━━━ Records supplied
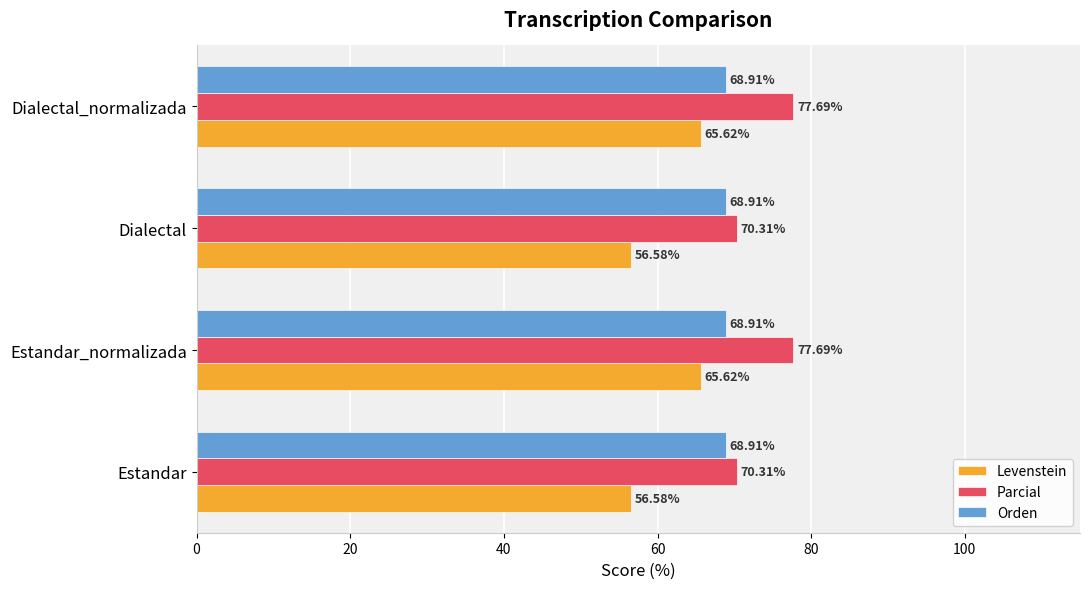

Between Dialectal and Dialectal_normalizada, which series saw the biggest shift?

Levenstein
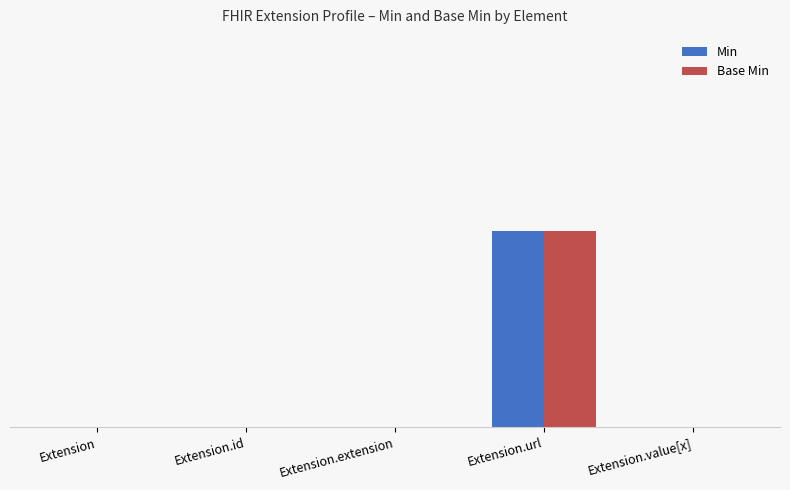

Rank the series by their maximum value, from lowest to highest.

Min, Base Min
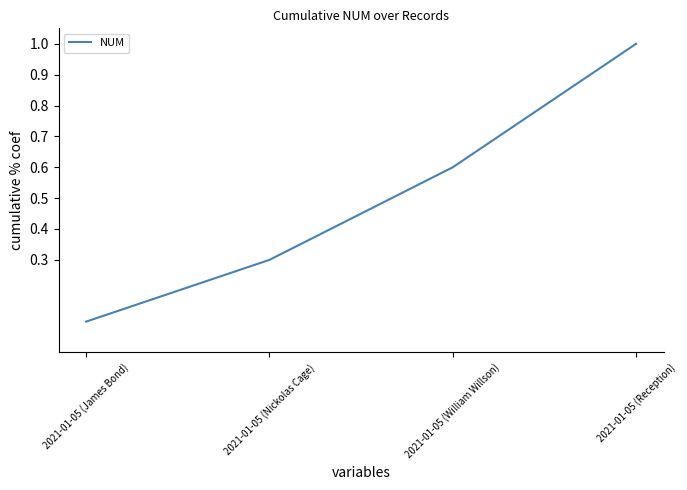

What is the smallest value displayed?

0.1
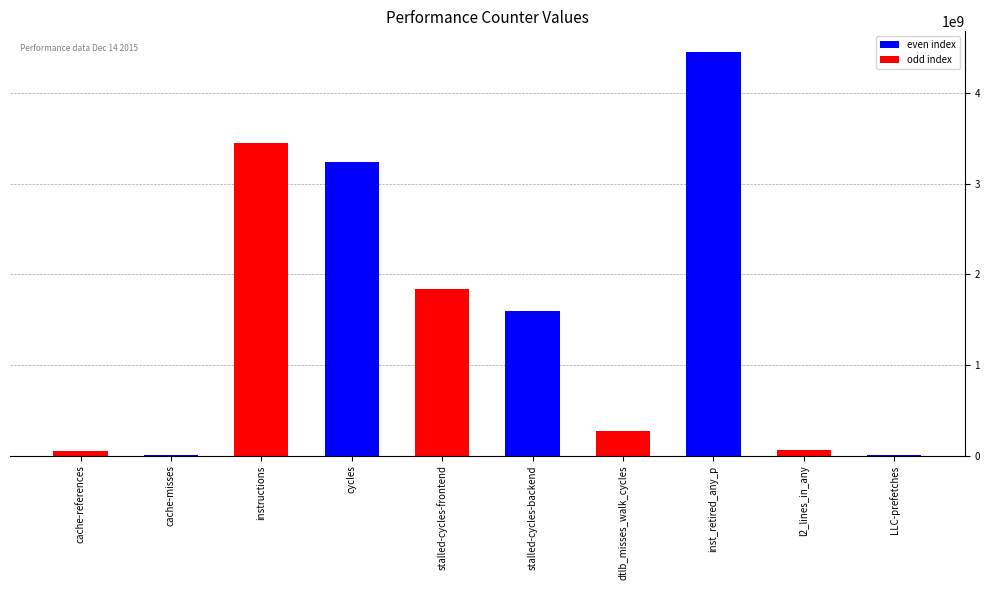

What is the sum of all values?

14993146861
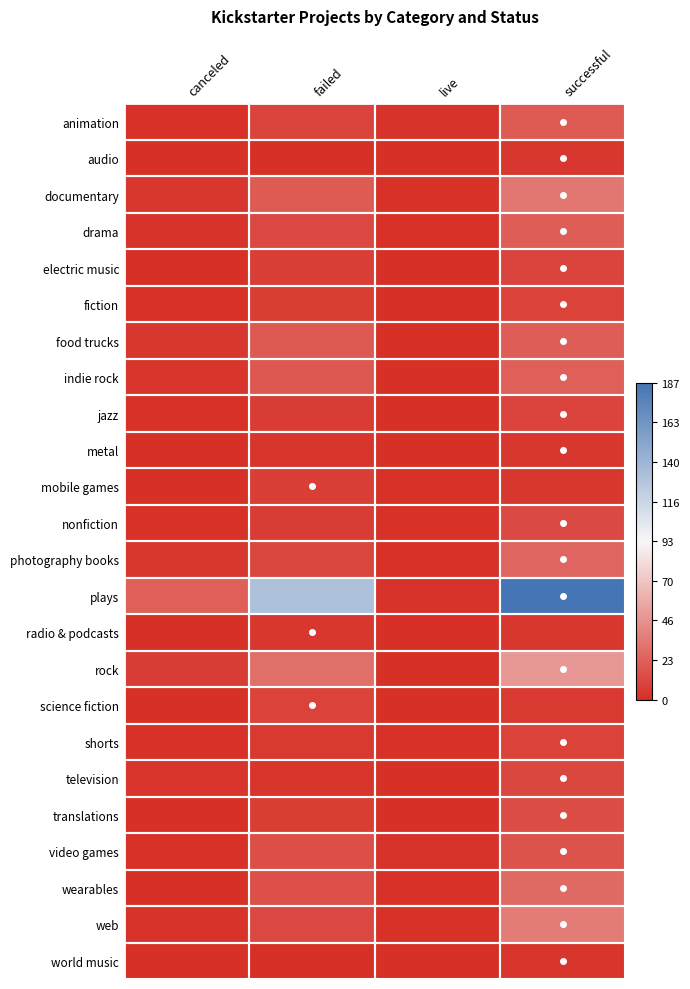

Count the number of data series in this chart.

24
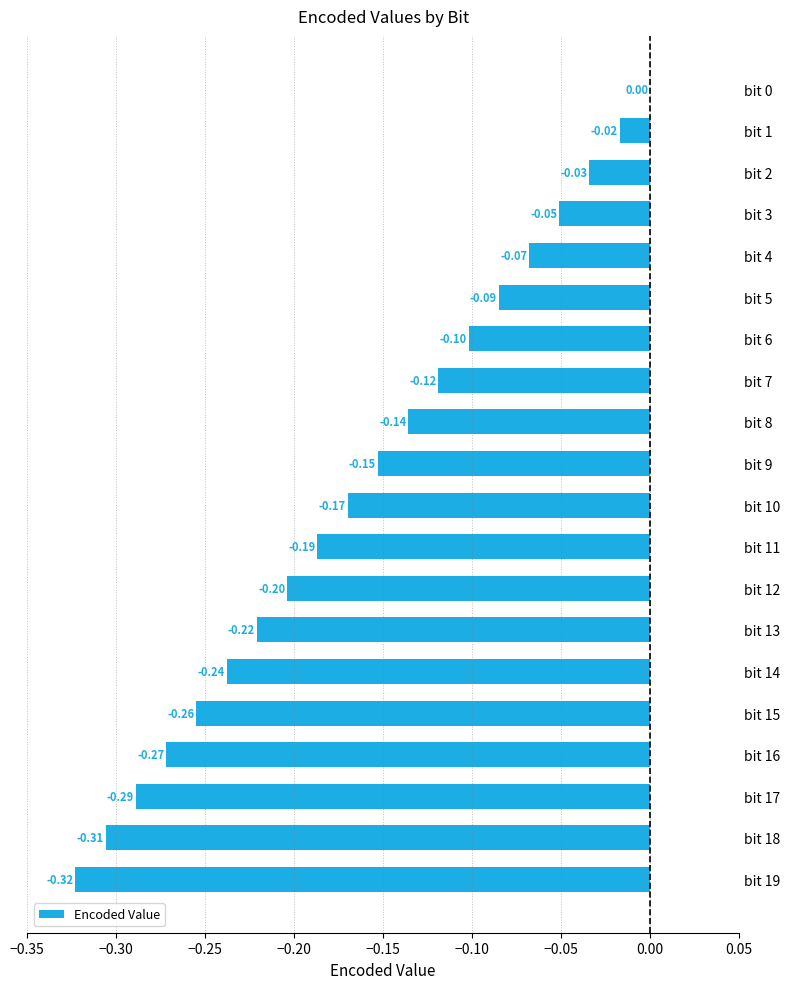

What is the sum of all values?

-3.2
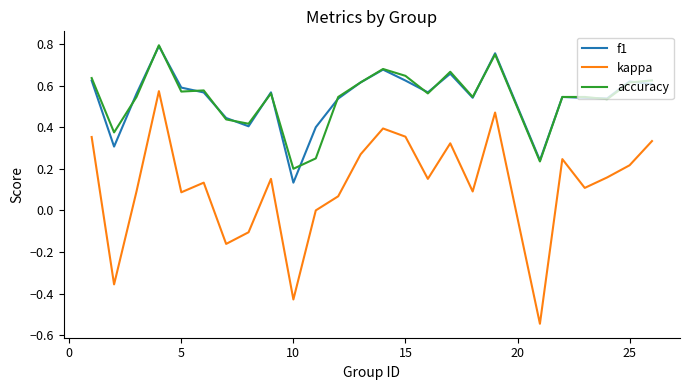

True or false: f1 and kappa intersect in this chart.

False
━━━━━━
> What is required: Pull out every one of the lines above and reproduce them word for word. Leave the pictures out of your answer.

> Expected output:
Between Dialectal and Dialectal_normalizada, which series saw the biggest shift?

Levenstein

Rank the series by their maximum value, from lowest to highest.

Min, Base Min

What is the smallest value displayed?

0.1

What is the sum of all values?

14993146861

Count the number of data series in this chart.

24

What is the sum of all values?

-3.2

True or false: f1 and kappa intersect in this chart.

False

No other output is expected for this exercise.